## Source document
╭──

The negative number came from converting degrees Kelvin to Celcius/Fahrenheit scales. You can’t just divide 180/4 because you’re assuming that 0F is the coldest temperature, which it is not. The Farenheit scale drops below 0 to -458F, so that’s where the negative number came from.

JMT says:

Re: McDonalds coffee... division by four... and stupid deputies

“Secondly for the person who came up with -170 degrees after dividing by four, time to go back to the 4th grade. That IS where you didn’t learn division, right? No positive number divided by four gives you any negative number. Since using the little calculator icon seems difficult this morning for you allow me to help out. 180F/4=45F.”

Pro tip: If you’re going to call someone out on what you think is a mistake, and be a bit of a dick about it, it pays to make sure you’re actually correct. Coz if you turn out to be completely wrong (and you are), you look spectacularly stoopid.

ken says:

Yea ok, soooo,lets all sue each other

OK, any “D I N K” here that thinks any of these lawsuits, like the old lady that spilled coffee on her self is justified, is just a sad, out of work loser thats lookin for a cash cow!

There are no innocent victims when people go on a law suit bender. Stop the madness, get a god damn career, a job, and stop doing dumbshit to get hurt so you can sue others!, the legal system is not your freakin lottery!!!

I knew a guy the purposely fell in a store so he could get money for a new car he wanted, sad, really freakin sad.

You freakin cheap bastards!

And this cop is a freakin pussy, and other cops should laugh at him and call him a pussy!!! and he should be fired!!!!!!!!!!

And he said, make it a safe environment before he gets there?

Thats why they called him (the cop) in the first place.

Read your god damn job description dumbass, you are a freakin COP!!!!!!!!!!!!!!!!!!

╰──

## Your instructions
Reproduce the comments on the coffee lawsuit in full, word for word. The listing has nothing to do with the comments on the coffee lawsuit.

## Data
╭──

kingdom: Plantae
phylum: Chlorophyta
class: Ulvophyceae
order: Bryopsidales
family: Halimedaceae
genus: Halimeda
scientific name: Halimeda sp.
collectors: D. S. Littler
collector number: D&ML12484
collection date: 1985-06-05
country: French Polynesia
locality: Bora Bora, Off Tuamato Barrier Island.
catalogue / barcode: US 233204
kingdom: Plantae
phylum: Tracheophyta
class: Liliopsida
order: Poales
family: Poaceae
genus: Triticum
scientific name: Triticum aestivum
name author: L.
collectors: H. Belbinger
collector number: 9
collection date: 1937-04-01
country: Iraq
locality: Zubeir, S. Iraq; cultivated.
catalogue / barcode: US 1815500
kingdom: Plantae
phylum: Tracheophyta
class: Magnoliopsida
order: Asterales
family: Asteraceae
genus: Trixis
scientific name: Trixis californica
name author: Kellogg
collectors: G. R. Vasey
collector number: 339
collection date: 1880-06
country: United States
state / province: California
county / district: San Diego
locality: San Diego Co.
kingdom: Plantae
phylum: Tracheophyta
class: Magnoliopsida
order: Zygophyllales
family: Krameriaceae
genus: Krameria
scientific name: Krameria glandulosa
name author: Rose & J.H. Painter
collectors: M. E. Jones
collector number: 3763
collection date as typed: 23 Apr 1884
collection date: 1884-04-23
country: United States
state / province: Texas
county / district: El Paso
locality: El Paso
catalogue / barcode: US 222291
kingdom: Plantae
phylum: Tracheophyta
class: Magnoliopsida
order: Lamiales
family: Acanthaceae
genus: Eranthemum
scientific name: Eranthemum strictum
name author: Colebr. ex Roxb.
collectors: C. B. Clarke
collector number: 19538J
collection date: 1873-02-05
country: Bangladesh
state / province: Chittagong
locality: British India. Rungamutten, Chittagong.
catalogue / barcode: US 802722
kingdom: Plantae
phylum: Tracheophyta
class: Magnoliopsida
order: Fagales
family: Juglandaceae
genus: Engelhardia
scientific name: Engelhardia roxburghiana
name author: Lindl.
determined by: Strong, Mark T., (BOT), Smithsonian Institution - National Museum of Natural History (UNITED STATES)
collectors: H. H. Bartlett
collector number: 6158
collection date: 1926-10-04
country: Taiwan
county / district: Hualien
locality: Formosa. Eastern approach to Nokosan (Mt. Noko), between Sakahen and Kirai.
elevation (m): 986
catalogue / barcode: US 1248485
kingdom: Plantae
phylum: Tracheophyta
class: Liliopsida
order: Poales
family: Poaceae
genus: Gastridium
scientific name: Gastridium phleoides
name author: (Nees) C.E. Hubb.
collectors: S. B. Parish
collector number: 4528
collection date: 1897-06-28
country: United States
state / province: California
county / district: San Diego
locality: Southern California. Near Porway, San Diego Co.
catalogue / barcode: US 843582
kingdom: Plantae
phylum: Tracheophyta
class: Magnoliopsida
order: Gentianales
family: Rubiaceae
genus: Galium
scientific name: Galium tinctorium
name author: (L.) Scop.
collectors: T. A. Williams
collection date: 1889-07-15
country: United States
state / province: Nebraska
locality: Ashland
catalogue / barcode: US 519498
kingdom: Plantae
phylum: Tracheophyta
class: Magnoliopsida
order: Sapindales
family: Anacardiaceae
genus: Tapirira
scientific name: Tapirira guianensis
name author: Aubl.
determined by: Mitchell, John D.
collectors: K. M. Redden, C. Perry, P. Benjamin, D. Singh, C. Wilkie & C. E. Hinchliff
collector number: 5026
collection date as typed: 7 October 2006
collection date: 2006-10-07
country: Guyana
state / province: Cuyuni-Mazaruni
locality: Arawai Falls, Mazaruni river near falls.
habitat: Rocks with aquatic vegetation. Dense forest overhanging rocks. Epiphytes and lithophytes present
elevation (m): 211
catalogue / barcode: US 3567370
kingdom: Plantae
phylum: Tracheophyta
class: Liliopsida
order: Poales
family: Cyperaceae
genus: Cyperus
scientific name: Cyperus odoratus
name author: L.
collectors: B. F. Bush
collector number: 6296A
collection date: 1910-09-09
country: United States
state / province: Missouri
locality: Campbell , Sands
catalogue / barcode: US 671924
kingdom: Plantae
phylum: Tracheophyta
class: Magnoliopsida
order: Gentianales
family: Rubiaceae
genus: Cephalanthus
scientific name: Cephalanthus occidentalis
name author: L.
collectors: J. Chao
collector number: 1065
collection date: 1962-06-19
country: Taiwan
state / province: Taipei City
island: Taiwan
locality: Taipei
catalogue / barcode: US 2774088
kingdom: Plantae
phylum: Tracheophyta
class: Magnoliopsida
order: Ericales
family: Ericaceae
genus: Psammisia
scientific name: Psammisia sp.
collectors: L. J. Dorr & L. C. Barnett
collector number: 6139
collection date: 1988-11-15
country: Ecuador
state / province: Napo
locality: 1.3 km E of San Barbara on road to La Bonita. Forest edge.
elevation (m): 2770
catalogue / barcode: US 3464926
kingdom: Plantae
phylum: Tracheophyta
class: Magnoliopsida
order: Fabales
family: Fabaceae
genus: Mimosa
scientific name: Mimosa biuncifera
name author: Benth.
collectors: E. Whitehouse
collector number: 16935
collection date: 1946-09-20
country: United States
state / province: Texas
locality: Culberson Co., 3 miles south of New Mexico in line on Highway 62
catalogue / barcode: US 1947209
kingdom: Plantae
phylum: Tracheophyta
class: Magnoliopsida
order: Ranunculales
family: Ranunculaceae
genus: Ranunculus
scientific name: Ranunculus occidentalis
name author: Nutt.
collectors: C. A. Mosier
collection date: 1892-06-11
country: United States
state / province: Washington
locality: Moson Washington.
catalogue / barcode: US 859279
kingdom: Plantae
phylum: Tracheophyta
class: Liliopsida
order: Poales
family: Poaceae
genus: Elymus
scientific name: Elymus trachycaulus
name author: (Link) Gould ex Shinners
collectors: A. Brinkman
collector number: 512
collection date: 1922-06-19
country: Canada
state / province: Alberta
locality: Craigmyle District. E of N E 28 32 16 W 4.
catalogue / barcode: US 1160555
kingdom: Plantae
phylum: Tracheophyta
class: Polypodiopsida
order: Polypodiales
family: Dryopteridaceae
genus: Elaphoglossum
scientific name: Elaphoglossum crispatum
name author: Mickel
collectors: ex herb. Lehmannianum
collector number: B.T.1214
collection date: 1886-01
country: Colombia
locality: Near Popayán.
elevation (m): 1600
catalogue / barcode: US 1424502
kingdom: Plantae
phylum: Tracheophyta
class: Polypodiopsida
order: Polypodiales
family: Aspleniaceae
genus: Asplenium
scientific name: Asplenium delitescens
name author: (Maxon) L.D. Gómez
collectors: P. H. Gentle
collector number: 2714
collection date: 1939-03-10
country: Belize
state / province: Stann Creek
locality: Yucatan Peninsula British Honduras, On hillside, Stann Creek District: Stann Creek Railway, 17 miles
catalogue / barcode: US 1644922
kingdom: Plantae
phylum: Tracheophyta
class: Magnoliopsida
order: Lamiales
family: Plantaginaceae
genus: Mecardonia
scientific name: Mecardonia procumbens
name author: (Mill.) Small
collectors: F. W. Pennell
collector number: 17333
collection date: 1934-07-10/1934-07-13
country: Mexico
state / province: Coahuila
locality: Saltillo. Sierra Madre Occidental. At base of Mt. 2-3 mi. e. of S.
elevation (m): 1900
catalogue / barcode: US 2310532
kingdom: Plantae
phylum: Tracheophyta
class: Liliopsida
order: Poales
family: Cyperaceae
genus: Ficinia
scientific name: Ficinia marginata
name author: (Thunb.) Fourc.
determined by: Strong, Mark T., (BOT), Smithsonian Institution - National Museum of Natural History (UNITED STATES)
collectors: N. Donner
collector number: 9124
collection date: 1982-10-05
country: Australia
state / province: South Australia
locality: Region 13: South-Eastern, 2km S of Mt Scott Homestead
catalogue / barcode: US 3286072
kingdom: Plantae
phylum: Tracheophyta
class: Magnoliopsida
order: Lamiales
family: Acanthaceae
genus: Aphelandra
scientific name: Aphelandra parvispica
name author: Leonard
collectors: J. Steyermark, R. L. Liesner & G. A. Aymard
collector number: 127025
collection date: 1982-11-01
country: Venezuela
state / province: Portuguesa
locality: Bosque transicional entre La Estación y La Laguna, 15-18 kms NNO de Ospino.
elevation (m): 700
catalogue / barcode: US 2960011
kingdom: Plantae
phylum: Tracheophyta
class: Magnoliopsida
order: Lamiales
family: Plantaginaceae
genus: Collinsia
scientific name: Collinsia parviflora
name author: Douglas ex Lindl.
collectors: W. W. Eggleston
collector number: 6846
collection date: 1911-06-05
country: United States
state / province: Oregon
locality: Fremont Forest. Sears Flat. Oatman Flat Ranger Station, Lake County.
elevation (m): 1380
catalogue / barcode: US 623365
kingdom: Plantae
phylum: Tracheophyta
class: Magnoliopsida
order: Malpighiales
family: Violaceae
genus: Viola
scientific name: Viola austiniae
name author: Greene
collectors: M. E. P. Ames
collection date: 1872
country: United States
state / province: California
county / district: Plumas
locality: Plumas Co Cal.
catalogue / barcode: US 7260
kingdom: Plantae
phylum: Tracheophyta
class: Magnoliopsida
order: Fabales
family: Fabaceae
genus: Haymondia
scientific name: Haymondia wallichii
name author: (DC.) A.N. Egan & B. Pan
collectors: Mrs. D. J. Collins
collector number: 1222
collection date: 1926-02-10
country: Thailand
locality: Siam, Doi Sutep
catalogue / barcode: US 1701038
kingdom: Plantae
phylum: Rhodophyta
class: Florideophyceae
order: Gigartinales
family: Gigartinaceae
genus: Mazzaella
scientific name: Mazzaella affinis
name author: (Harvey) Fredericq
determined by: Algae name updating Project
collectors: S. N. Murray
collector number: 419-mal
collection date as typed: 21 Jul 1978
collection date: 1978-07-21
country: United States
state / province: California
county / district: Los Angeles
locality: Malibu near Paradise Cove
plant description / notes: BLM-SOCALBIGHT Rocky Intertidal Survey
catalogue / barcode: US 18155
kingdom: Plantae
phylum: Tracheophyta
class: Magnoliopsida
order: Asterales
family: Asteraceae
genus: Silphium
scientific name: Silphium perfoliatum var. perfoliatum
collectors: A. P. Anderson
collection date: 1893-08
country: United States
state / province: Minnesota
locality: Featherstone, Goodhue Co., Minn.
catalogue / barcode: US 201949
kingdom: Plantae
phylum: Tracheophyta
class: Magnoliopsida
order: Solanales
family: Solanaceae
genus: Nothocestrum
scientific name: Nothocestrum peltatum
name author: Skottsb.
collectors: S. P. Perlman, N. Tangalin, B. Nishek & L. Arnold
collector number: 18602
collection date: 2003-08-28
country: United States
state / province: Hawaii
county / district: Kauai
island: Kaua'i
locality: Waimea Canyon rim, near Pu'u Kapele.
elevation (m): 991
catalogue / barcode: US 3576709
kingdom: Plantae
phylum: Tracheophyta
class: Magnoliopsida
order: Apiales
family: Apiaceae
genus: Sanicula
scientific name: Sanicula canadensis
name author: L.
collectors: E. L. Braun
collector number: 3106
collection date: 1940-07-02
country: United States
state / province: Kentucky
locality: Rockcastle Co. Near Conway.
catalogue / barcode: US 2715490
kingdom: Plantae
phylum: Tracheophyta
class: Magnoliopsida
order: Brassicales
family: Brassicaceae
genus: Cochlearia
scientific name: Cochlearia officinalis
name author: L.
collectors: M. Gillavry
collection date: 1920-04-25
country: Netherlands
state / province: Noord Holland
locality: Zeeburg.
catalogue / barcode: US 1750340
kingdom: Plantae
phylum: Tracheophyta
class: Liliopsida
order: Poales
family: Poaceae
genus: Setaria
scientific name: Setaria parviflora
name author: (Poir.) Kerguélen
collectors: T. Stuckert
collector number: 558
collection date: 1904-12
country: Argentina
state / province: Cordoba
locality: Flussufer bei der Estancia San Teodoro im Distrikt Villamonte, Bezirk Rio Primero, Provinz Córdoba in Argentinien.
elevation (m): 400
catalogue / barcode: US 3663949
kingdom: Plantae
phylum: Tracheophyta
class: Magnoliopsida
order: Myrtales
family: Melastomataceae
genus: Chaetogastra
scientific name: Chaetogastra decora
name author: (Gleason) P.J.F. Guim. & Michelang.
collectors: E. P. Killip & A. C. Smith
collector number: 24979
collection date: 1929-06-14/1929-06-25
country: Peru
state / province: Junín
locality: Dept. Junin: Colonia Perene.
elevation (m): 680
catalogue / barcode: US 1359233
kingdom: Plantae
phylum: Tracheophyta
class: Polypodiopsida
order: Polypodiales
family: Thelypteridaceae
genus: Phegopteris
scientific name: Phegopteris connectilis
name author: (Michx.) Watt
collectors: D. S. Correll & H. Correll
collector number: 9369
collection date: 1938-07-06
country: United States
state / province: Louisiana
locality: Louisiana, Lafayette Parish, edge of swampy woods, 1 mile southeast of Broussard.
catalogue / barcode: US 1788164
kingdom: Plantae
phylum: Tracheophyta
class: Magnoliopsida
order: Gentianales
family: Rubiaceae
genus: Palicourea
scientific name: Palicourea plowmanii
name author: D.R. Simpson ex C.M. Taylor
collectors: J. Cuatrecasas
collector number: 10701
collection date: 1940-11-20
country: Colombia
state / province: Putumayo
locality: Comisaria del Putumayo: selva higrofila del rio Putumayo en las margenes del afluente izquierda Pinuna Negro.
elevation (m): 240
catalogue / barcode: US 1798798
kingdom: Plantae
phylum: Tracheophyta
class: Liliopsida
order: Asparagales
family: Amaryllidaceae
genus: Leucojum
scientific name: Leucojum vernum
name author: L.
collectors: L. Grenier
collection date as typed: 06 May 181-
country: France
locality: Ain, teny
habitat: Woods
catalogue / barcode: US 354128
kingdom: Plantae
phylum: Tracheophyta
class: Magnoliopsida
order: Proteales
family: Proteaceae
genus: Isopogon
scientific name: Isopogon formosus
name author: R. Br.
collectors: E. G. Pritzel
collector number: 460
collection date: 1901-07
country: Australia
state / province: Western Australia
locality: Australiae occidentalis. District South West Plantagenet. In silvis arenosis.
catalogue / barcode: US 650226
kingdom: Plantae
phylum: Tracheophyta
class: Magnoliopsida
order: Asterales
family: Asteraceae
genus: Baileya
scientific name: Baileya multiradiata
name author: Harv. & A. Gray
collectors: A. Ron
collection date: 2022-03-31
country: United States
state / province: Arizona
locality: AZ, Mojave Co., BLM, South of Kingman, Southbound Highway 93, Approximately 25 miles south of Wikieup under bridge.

╰──

## Answer section
The negative number came from converting degrees Kelvin to Celcius/Fahrenheit scales. You can’t just divide 180/4 because you’re assuming that 0F is the coldest temperature, which it is not. The Farenheit scale drops below 0 to -458F, so that’s where the negative number came from.

JMT says:

Re: McDonalds coffee... division by four... and stupid deputies

“Secondly for the person who came up with -170 degrees after dividing by four, time to go back to the 4th grade. That IS where you didn’t learn division, right? No positive number divided by four gives you any negative number. Since using the little calculator icon seems difficult this morning for you allow me to help out. 180F/4=45F.”

Pro tip: If you’re going to call someone out on what you think is a mistake, and be a bit of a dick about it, it pays to make sure you’re actually correct. Coz if you turn out to be completely wrong (and you are), you look spectacularly stoopid.

ken says:

Yea ok, soooo,lets all sue each other

OK, any “D I N K” here that thinks any of these lawsuits, like the old lady that spilled coffee on her self is justified, is just a sad, out of work loser thats lookin for a cash cow!

There are no innocent victims when people go on a law suit bender. Stop the madness, get a god damn career, a job, and stop doing dumbshit to get hurt so you can sue others!, the legal system is not your freakin lottery!!!

I knew a guy the purposely fell in a store so he could get money for a new car he wanted, sad, really freakin sad.

You freakin cheap bastards!

And this cop is a freakin pussy, and other cops should laugh at him and call him a pussy!!! and he should be fired!!!!!!!!!!

And he said, make it a safe environment before he gets there?

Thats why they called him (the cop) in the first place.

Read your god damn job description dumbass, you are a freakin COP!!!!!!!!!!!!!!!!!!